Love drought or sex drought - which is worse? For me it’s most definitely love. And there are many serious reasons for them - for example being extremely beautiful (as in my case - ok maybe not), but you could be emotionally scarred, or working in an office where there aren't any decent blokes.

Pickiness may also have something to do with it. When you get to a certain age, you have different needs and start to veto the sorts of people you might have dated before. I myself have had my fill of arty types that manage to combine deep intensity with profound boringness. Now I no longer see the point in getting worked up over a man’s obscurities, his so-called mystery and the attendant ability to make me feel insecure. I’m not interested in what I don’t know about what they feel, instead I want to get worked up over what I do know. Luxuriate in the evidence of his high regard for me not roll around in puddles of approval that are few and far between.

But re-tuning ones radar and picking up on the right kind of fella isn’t so straightforward.

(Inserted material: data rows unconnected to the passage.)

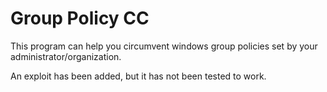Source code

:# Group Policy CC
This program can help you circumvent windows group policies set by your administrator/organization.

An exploit has been added, but it has not been tested to work.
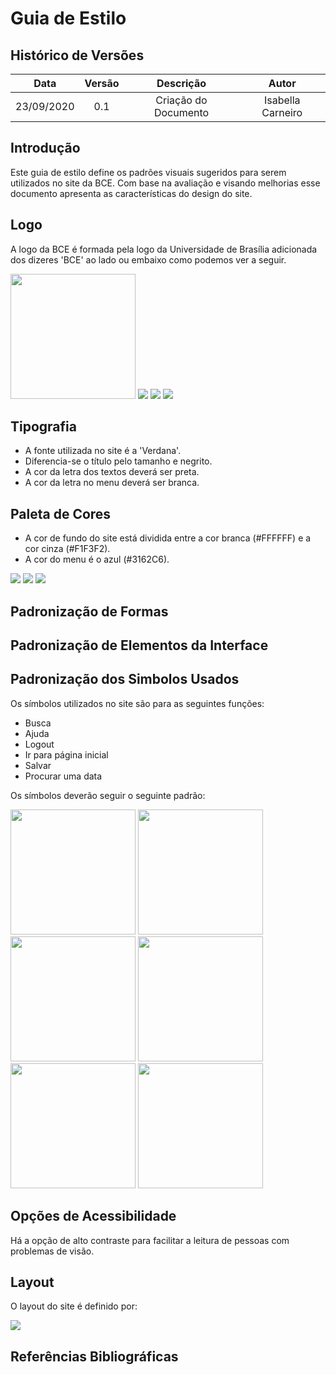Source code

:# Guia de Estilo

## Histórico de Versões
| Data       | Versão | Descrição            | Autor             |
|:----------:|:------:|:--------------------:|:-----------------:|
| 23/09/2020 | 0.1 | Criação do Documento | Isabella Carneiro |

## Introdução

Este guia de estilo define os padrões visuais sugeridos para serem utilizados no site da BCE.
Com base na avaliação e visando melhorias esse documento apresenta as características do design do site.

## Logo

A logo da BCE é formada pela logo da Universidade de Brasília adicionada dos dizeres 'BCE' ao lado ou embaixo como podemos ver a seguir.

<img height="200px" src="assets/images/logos/BCE.png">
<img src="assets/images/logos/logo_branca.png">
<img src="assets/images/logos/logo_preta.png">
<img src="assets/images/logos/logo_grande.png">

## Tipografia

* A fonte utilizada no site é a 'Verdana'.
* Diferencia-se o título pelo tamanho e negrito.
* A cor da letra dos textos deverá ser preta.
* A cor da letra no menu deverá ser branca.
## Paleta de Cores

* A cor de fundo do site está dividida entre a cor branca (#FFFFFF) e a cor cinza (#F1F3F2).
* A cor do menu é o azul (#3162C6).

<img src="assets/images/logos/cor_Branca.png">
<img src="assets/images/logos/cor_Cinza.png">
<img src="assets/images/logos/cor_Azul.png">


## Padronização de Formas


## Padronização de Elementos da Interface


## Padronização dos Simbolos Usados

Os símbolos utilizados no site são para as seguintes funções:
* Busca
* Ajuda
* Logout
* Ir para página inicial
* Salvar
* Procurar uma data

Os símbolos deverão seguir o seguinte padrão:

<img height="200px" src="assets/images/logos/busca.jpg">
<img height="200px" src="assets/images/logos/home.png">
<img height="200px" src="assets/images/logos/logout.png">
<img height="200px" src="assets/images/logos/ajuda.png">
<img height="200px" src="assets/images/logos/salvar.jpg">
<img height="200px" src="assets/images/logos/calendario.png">

## Opções de Acessibilidade

Há a opção de alto contraste para facilitar a leitura de pessoas com problemas de visão.

## Layout

<p>O layout do site é definido por:</p>
<img src="assets/images/logos/layout.png">


## Referências Bibliográficas

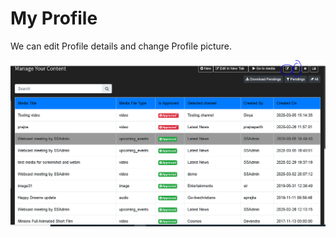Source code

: # My Profile

We can edit Profile details and change Profile picture.

![](../.gitbook/assets/image%20%28223%29.png)

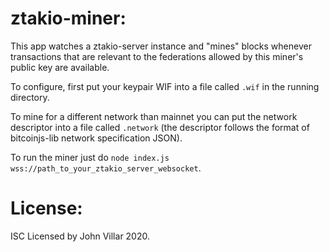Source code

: ztakio-miner:
============

This app watches a ztakio-server instance and "mines" blocks whenever transactions
that are relevant to the federations allowed by this miner's public key are
available.

To configure, first put your keypair WIF into a file called `.wif` in the running
directory.

To mine for a different network than mainnet you can put the network descriptor
into a file called `.network` (the descriptor follows the format of bitcoinjs-lib
network specification JSON).

To run the miner just do `node index.js wss://path_to_your_ztakio_server_websocket`.

License:
=======

ISC Licensed by John Villar 2020.
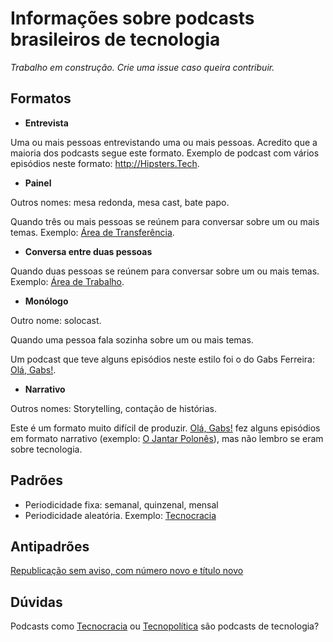 # Informações sobre podcasts brasileiros de tecnologia

_Trabalho em construção. Crie uma issue caso queira contribuir._


## Formatos

- **Entrevista**


Uma ou mais pessoas entrevistando uma ou mais pessoas.
Acredito que a maioria dos podcasts segue este formato.
Exemplo de podcast com vários episódios neste formato: <http://Hipsters.Tech>.

- **Painel**

Outros nomes: mesa redonda, mesa cast, bate papo.

Quando três ou mais pessoas se reúnem para conversar sobre um ou mais temas.
Exemplo: [Área de Transferência](https://gigahertz.fm/podcasts/adt).

- **Conversa entre duas pessoas**

Quando duas pessoas se reúnem para conversar sobre um ou mais temas.
Exemplo: [Área de Trabalho](https://gigahertz.fm/podcasts/adtrabalho).

- **Monólogo**

Outro nome: solocast.

Quando uma pessoa fala sozinha sobre um ou mais temas.

Um podcast que teve alguns episódios neste estilo foi o do Gabs Ferreira: [Olá, Gabs!](https://open.spotify.com/show/094hX276k5lFzM8Ig2xpsl).

- **Narrativo**

Outros nomes: Storytelling, contação de histórias.

Este é um formato muito difícil de produzir. [Olá, Gabs!](https://open.spotify.com/show/094hX276k5lFzM8Ig2xpsl) fez alguns episódios em formato narrativo (exemplo: [O Jantar Polonês](https://www.youtube.com/watch?v=wwXvIjyULlg)), mas não lembro se eram sobre tecnologia.



## Padrões

- Periodicidade fixa: semanal, quinzenal, mensal
- Periodicidade aleatória. Exemplo: [Tecnocracia](https://manualdousuario.net/series/tecnocracia/)

## Antipadrões

[Republicação sem aviso, com número novo e título novo](https://bsky.app/profile/adolfont.github.io/post/3lhts6huhp22g)

## Dúvidas 

Podcasts como [Tecnocracia](https://manualdousuario.net/series/tecnocracia/) ou [Tecnopolítica](https://tecnopolitica.blog.br/) são podcasts de tecnologia?
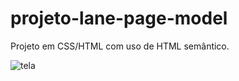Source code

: # projeto-lane-page-model

Projeto em CSS/HTML com uso de HTML semântico.

![tela](https://user-images.githubusercontent.com/87495580/199983565-0fbe8e1d-25f6-46b3-8c06-f72987aff51d.png)

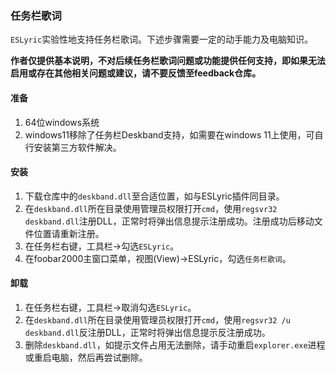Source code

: ### 任务栏歌词
`ESLyric`实验性地支持任务栏歌词。下述步骤需要一定的动手能力及电脑知识。

**作者仅提供基本说明，不对后续任务栏歌词问题或功能提供任何支持，即如果无法启用或存在其他相关问题或建议，请不要反馈至feedback仓库。**

#### 准备
1. 64位windows系统
2. windows11移除了任务栏Deskband支持，如需要在windows 11上使用，可自行安装第三方软件解决。

#### 安装
1. 下载仓库中的`deskband.dll`至合适位置，如与ESLyric插件同目录。
2. 在`deskband.dll`所在目录使用管理员权限打开`cmd`，使用`regsvr32 deskband.dll`注册DLL，正常时将弹出信息提示注册成功。注册成功后移动文件位置请重新注册。
3. 在任务栏右键，工具栏->勾选`ESLyric`。
4. 在foobar2000主窗口菜单，视图(View)->ESLyric，勾选`任务栏歌词`。

#### 卸载
1. 在任务栏右键，工具栏->取消勾选`ESLyric`。
2. 在`deskband.dll`所在目录使用管理员权限打开`cmd`，使用`regsvr32 /u deskband.dll`反注册DLL，正常时将弹出信息提示反注册成功。
3. 删除`deskband.dll`，如提示文件占用无法删除，请手动重启`explorer.exe`进程或重启电脑，然后再尝试删除。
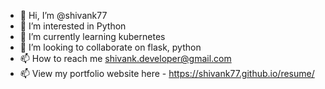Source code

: - 👋 Hi, I’m @shivank77
- 👀 I’m interested in Python
- 🌱 I’m currently learning kubernetes
- 💞️ I’m looking to collaborate on flask, python
- 📫 How to reach me shivank.developer@gmail.com
- 📫 View my portfolio website here - https://shivank77.github.io/resume/


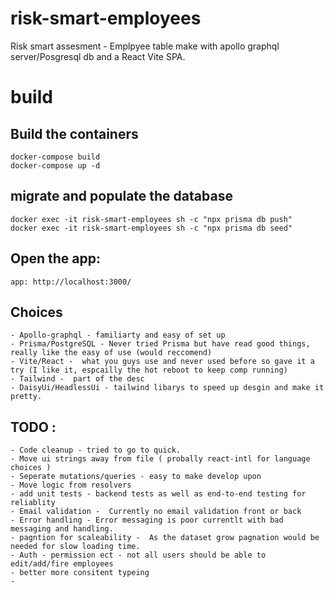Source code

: # risk-smart-employees
Risk smart assesment -  Emplpyee table make with apollo graphql server/Posgresql db and a React Vite SPA.

# build 
## Build the containers
    docker-compose build
    docker-compose up -d 

## migrate and populate the database
    docker exec -it risk-smart-employees sh -c "npx prisma db push"
    docker exec -it risk-smart-employees sh -c "npx prisma db seed"

## Open the app: 
    app: http://localhost:3000/
    
## Choices
    - Apollo-graphql - familiarty and easy of set up
    - Prisma/PostgreSQL - Never tried Prisma but have read good things, really like the easy of use (would reccomend)
    - Vite/React -  what you guys use and never used before so gave it a try (I like it, espcailly the hot reboot to keep comp running)
    - Tailwind -  part of the desc
    - DaisyUi/HeadlessUi - tailwind libarys to speed up desgin and make it pretty.

## TODO : 
    - Code cleanup - tried to go to quick.
    - Move ui strings away from file ( probally react-intl for language choices )
    - Seperate mutations/queries - easy to make develop upon
    - Move logic from resolvers
    - add unit tests - backend tests as well as end-to-end testing for reliablity
    - Email validation -  Currently no email validation front or back
    - Error handling - Error messaging is poor currentlt with bad messaging and handling.
    - pagntion for scaleability -  As the dataset grow pagnation would be needed for slow loading time.
    - Auth - permission ect - not all users should be able to edit/add/fire employees
    - better more consitent typeing
    -


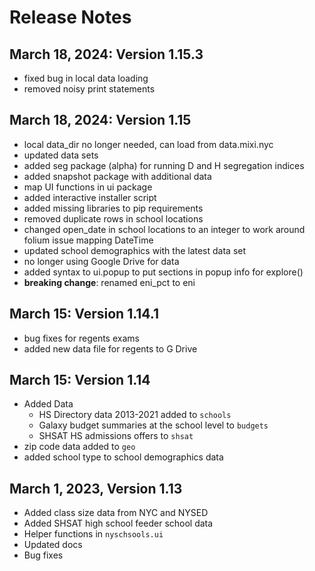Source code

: Release Notes
=============

March 18, 2024: Version 1.15.3
------------------------------
- fixed bug in local data loading
- removed noisy print statements

March 18, 2024: Version 1.15
-----------------------------
- local data_dir no longer needed, can load from data.mixi.nyc
- updated data sets
- added seg package (alpha) for running D and H segregation indices
- added snapshot package with additional data
- map UI functions in ui package
- added interactive installer script
- added missing libraries to pip requirements
- removed duplicate rows in school locations
- changed open_date in school locations to an integer to work around folium issue mapping DateTime
- updated school demographics with the latest data set
- no longer using Google Drive for data
- added syntax to ui.popup to put sections in popup info for explore()
- **breaking change**: renamed eni_pct to eni



March 15: Version 1.14.1
------------------------
- bug fixes for regents exams
- added new data file for regents to G Drive

March 15: Version 1.14
----------------------
- Added Data
    - HS Directory data 2013-2021 added to `schools`
    - Galaxy budget summaries at the school level to `budgets`
    - SHSAT HS admissions offers to `shsat`
- zip code data added to `geo`
- added school type to school demographics data

March 1, 2023, Version 1.13
---------------------------
- Added class size data from NYC and NYSED
- Added SHSAT high school feeder school data
- Helper functions in `nyschsools.ui`
- Updated docs
- Bug fixes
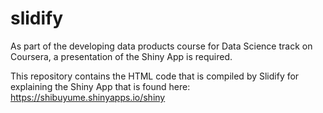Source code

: # slidify
As part of the developing data products course for Data Science track on Coursera, a presentation of the Shiny App is required. 

This repository contains the HTML code that is compiled by Slidify for explaining the Shiny App that is found here: https://shibuyume.shinyapps.io/shiny
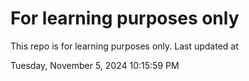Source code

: # For learning purposes only
This repo is for learning purposes only.
Last updated at

Tuesday, November 5, 2024 10:15:59 PM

Your lifestyle needs time to catch up and adjust to your new mindset. Often there is a severe lag and you find yourself falling into the old patterns - all the while knowing that it’s not going to work. Whatever the reasons for your drought, it’s rarely an easy time. Though I like to think of myself as intelligent with lots of interests, in my first drought year, I found it hard not to obsess about when the next man was going to turn up. Would tomorrow’s party be the party? Ah, I see that Venus is in my star sign two weeks from now. Should I start shaving my legs? Noting my desperation, sympathetic friends and colleagues would give me nuggets of so-called wisdom that never failed to sound lame to me, like: 'love comes when you aren’t looking for it'. What the hell’s the point of that I thought? The other oft repeated mantras were 'you'll never find him if you’re desperate' and that other classic 'love’ll happen when you least expect it.' Unfortunately their advice led me to develop a skewed - but brilliant logic:

I’d taken their advice and had begun to least expect a boyfriend when I was most desperate for one. So I calculated this should rightly mean that I was now about to meet the love of my life - because I didn’t expect it.

No-one ever had an answer for that one...

Chop logic aside, the unfortunate truth of the matter is that you have to let go if you want to meet someone. It’s the letting go that’s the hard part. But the 2nd year of my drought has seen me do just that and I’ve begun enjoying my single status tremendously. And, true to form, the men started arriving thick and fast. But none of them have stuck. It has since dawned on me how rare love is.

Getting together with someone seems like a random million-to-one occurrence. I almost can’t believe it’ll ever happen to me. But I’m prepared to wait. Because, if, like me, you’re the sort of person who’d rather saw off their right arm than be with a person they only sort of like, then you’re destined to be alone until fate sees fit to find you someone who is worthy of being worshipped by you. So I’m prepared to see myself through a further two-year drought until the right man comes along.

But any longer than this and I, of course, shall marry the first man who asks me...


How long is 'too long' in the time between relationships?